Monday, December 31, 2012

Yet again we're the only ones

Well, let's get it in before the end of the year, because here it is. The year came to a close quickly, before I could really wrap my head around it. And this is maybe the funniest year of them all, with the joke being on me, since I have to go to bed prior to the transition of 2012 to 2013. Such is the reality of my two week stint in the ICU.

About that I'm not sorry though. The holidays put on too much pressure, demand too much conformity, and I have no use for such things nowadays. Besides which, the ICU teaches you all about perspective. Family meetings every day, bad news broken on a steady schedule. Updates that end with hope or heartbreak. And of course, patients falling apart right in front of your face.

Some people have bad luck. Some people keep making the same mistakes over and over again. Some people are the few fortunate ones. Then there are those of us who get to watch it all unfold, who see that entire spectrum, and there is a certain privilege in that.

But the amazing thing I've learned is that perspective only comes to you if you are receptive to it. Even the anvils that the ICU deliver upon your head can go unheeded by those too caught up in their own nonsense to pay attention to it.

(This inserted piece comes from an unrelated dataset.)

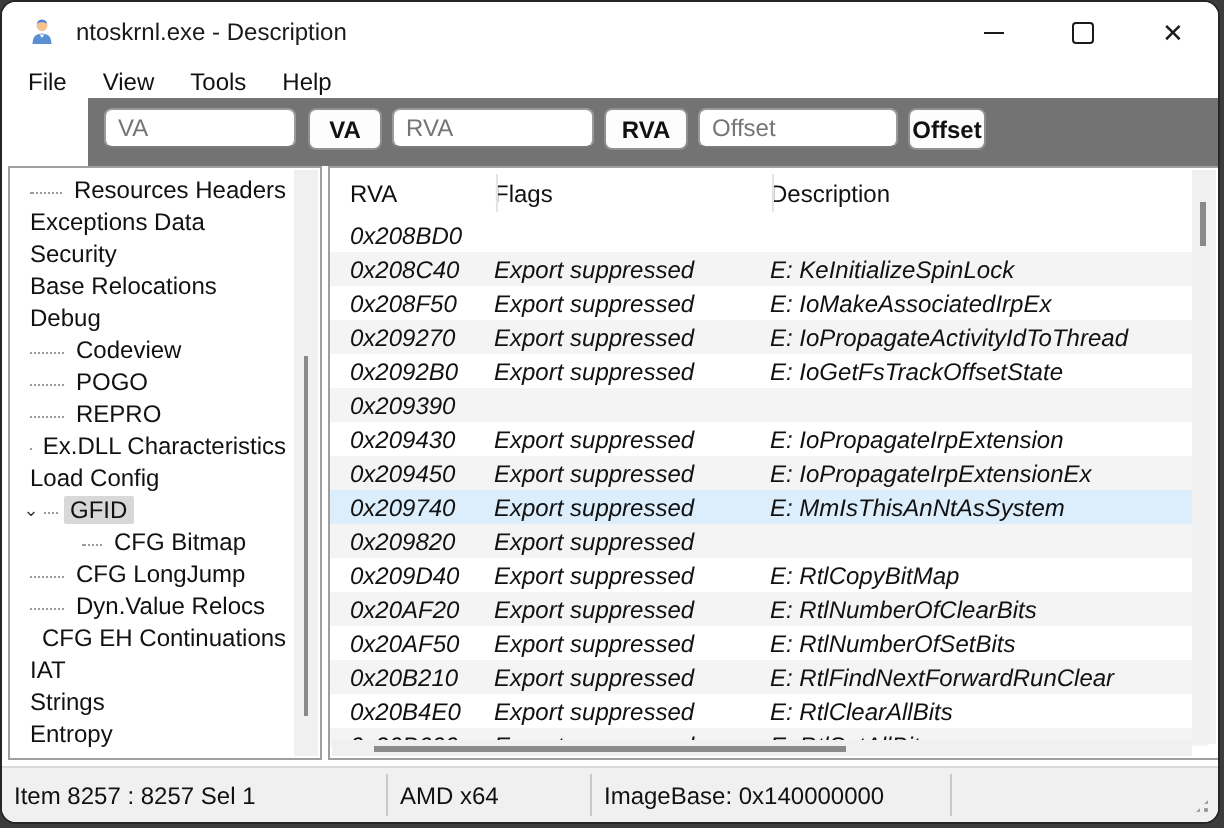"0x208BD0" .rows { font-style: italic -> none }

This year was so very necessary. That's the only way I can really describe it. I'm starting to understand how much the low points in life are intertwined with the higher ones. Despite my Eeyore-like exterior, my handle is brimful and the song which is the inspiration of my namesake is a pun about hope. This is the secret I keep for you and for myself. This is me, equal parts realist and dreamer, equal parts resigned and reaching. I have the capacity to be kind or to be cruel, and I try, try, try to do the right thing, to make the right choices. But I understand why sometimes others would see it differently. This is me, equal parts deeply flawed and perfect. None of that would be so, if it weren't for this past year.